The first time that we saw each other was not quite ideal but it was better than nothing. Unfortunately, Pete had to left early, some emergency at his office, so I did what I did best, which was to "monitor" him. Followed him around as I was also curious about his boyfriend. When he came back to the country, I found out where he lived and worked. I immediately asked Kinn to set up a new company.

"We should not pass up a new opportunity like this, Kinn. It will be our new revenue stream," I had said at that time.

I gave them the big picture, including the companies we were going to be partnered up with. I only included other companies to mask Pete's of course. Kinn and Porsche were not a fool, however. Where was the impulsive and abrupt Porsche when you needed him? He had matured. Kinn, as expected, with mounting experience could not be fooled so easily.

"You mean a new opportunity that you shouldn't pass! I feel insulted that you think we don't know what you're planning!" Kinn had confronted me.

"Have I not been good these past few years? I won't mess up!"

"You mean, sneaking around behind our backs? Going to where he was? When we specifically told you not to?!" this was the first time that Kinn blew up on me regarding Pete.

"Sneaking around? Who are you kidding?! You knew, you both knew. You could have stopped me but you didn't!" my chest was rising up and down, "the question is why. Why didn't you two stop me?" I looked at them intently, "let me make it easy for you. Because you both want him back here! Maybe even almost as much as I do! You said when he left you knew it was permanent, that you would let him go, wasn't entirely true, was it?! Like it or not, he was an incredible asset and he knew too much," I had stood up, pointing fingers while screaming at them.

"We would never! We are not like you!" Kinn lost it at what I was implying. He stood before me, grabbing my shirt's collar.

"Don't lie!"

"Stop it you two!" Porsche pulled Kinn back down. We were silent for a while, trying to calm ourselves down. I knew I did if I wanted this company to run.

"It was true that we wanted him back but not for the reason that you mentioned. Never," Porsche's low voice was almost inaudible, "didn't you see? He was the glue that glued us together. He tied us up. Look what happened now, we are back to square one. We walk on our tiptoes, trying not to remind each other of what we had or what we could have. It's tiring, really," Porsche wiped the trail of tears that run on his cheeks, "do it, Kinn but put him in charge of the new company. Let's see until when he gonna survive," his voice louder now and he looked at me, sneering.

That was how I somewhat lost track of Pete. True, taking charge of our company was nothing new to me but that did not mean it got easier. I also focused on my recovery. Physical recovery. My body had not been like it used to be, I lost almost all my muscles.
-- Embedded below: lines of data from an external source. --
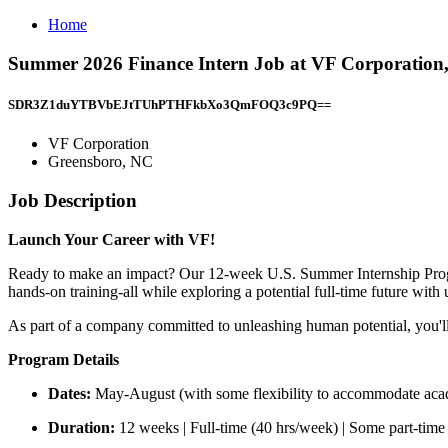
Home
Summer 2026 Finance Intern Job at VF Corporation
SDR3Z1duYTBVbEJtTUhPTHFkbXo3QmFOQ3c9PQ==
VF Corporation
Greensboro, NC
Job Description
Launch Your Career with VF!
Ready to make an impact? Our 12-week U.S. Summer Internship Program
hands-on training-all while exploring a potential full-time future with 
As part of a company committed to unleashing human potential, you'll 
Program Details
Dates:
May-August (with some flexibility to accommodate aca
Duration:
12 weeks | Full-time (40 hrs/week) | Some part-time 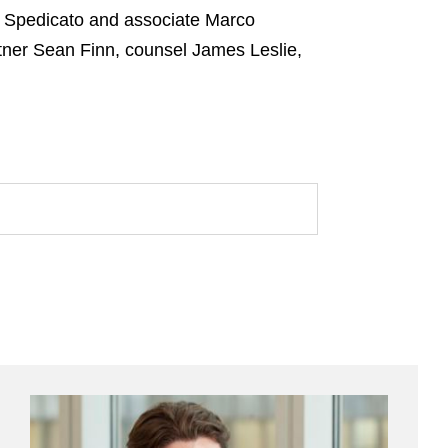
ni Spedicato and associate Marco
tner Sean Finn, counsel James Leslie,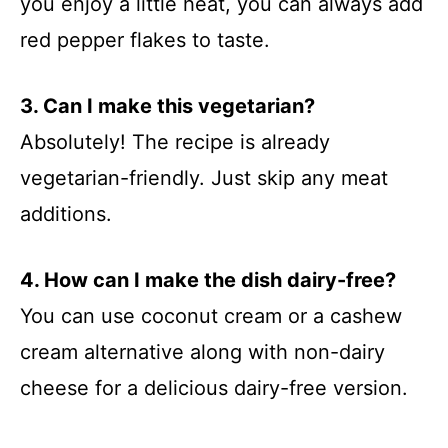
you enjoy a little heat, you can always add
red pepper flakes to taste.
3. Can I make this vegetarian?
Absolutely! The recipe is already
vegetarian-friendly. Just skip any meat
additions.
4. How can I make the dish dairy-free?
You can use coconut cream or a cashew
cream alternative along with non-dairy
cheese for a delicious dairy-free version.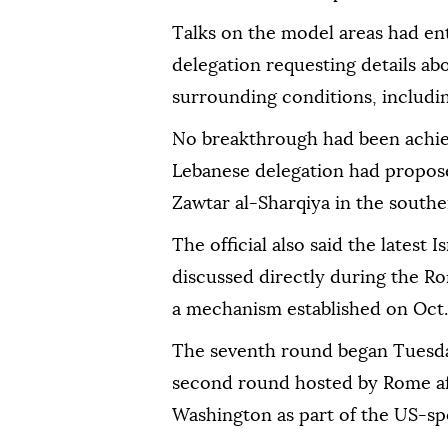
Talks on the model areas had ent
delegation requesting details ab
surrounding conditions, including
No breakthrough had been achiev
Lebanese delegation had propose
Zawtar al-Sharqiya in the south
The official also said the latest
discussed directly during the R
a mechanism established on Oct.
The seventh round began Tuesda
second round hosted by Rome aft
Washington as part of the US-sp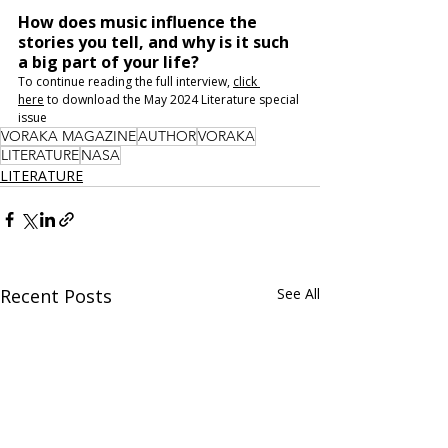
How does music influence the 
stories you tell, and why is it such 
a big part of your life?
To continue reading the full interview, 
click 
here
 to download the May 2024 Literature special 
issue
VORAKA MAGAZINE
AUTHOR
VORAKA
LITERATURE
NASA
LITERATURE
Recent Posts
See All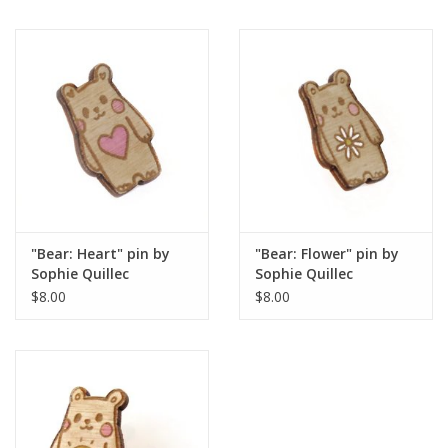
"Bear: Heart" pin by
"Bear: Flower" pin by
Sophie Quillec
Sophie Quillec
$8.00
$8.00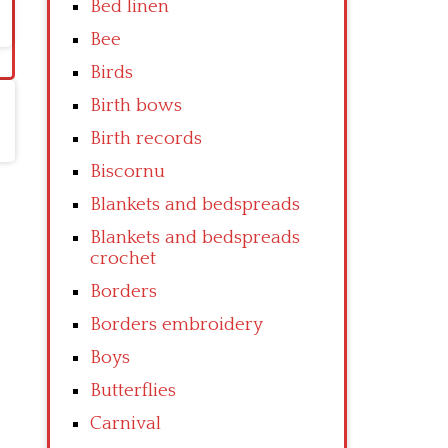
Bed linen
Bee
Birds
Birth bows
Birth records
Biscornu
Blankets and bedspreads
Blankets and bedspreads
crochet
Borders
Borders embroidery
Boys
Butterflies
Carnival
I needed to be at my best if we, when we, met again. I had assigned one of my guards to "monitor" Pete but Pete indeed was once a head bodyguard. Sometimes I wonder how he could quite effortlessly evade surveillance but managed to get captured easily when he was the one doing recon work. The reports were scant but still, they were better than nothing. Mainly, I only needed to know if he was okay as I was too confident that Pete would never date someone else. Someone that was not me. It did not even cross my mind.

In a way, I had hoped that no matter how much I hurt him, he would always love me. Always me. The picture was always of myself, Pete, and Macau. Selfish? Yes. But he was mine. He is mine. Imagine my shock when he told me that he was to meet his boyfriend after work. When he left years ago, I was broken but confident. But at that moment, I just broke and broke. I could not imagine Pete doing those things with another. It was just supposed to be me! I wonder if he felt this way when he left. I would do anything, everything, to get him back, to get us back.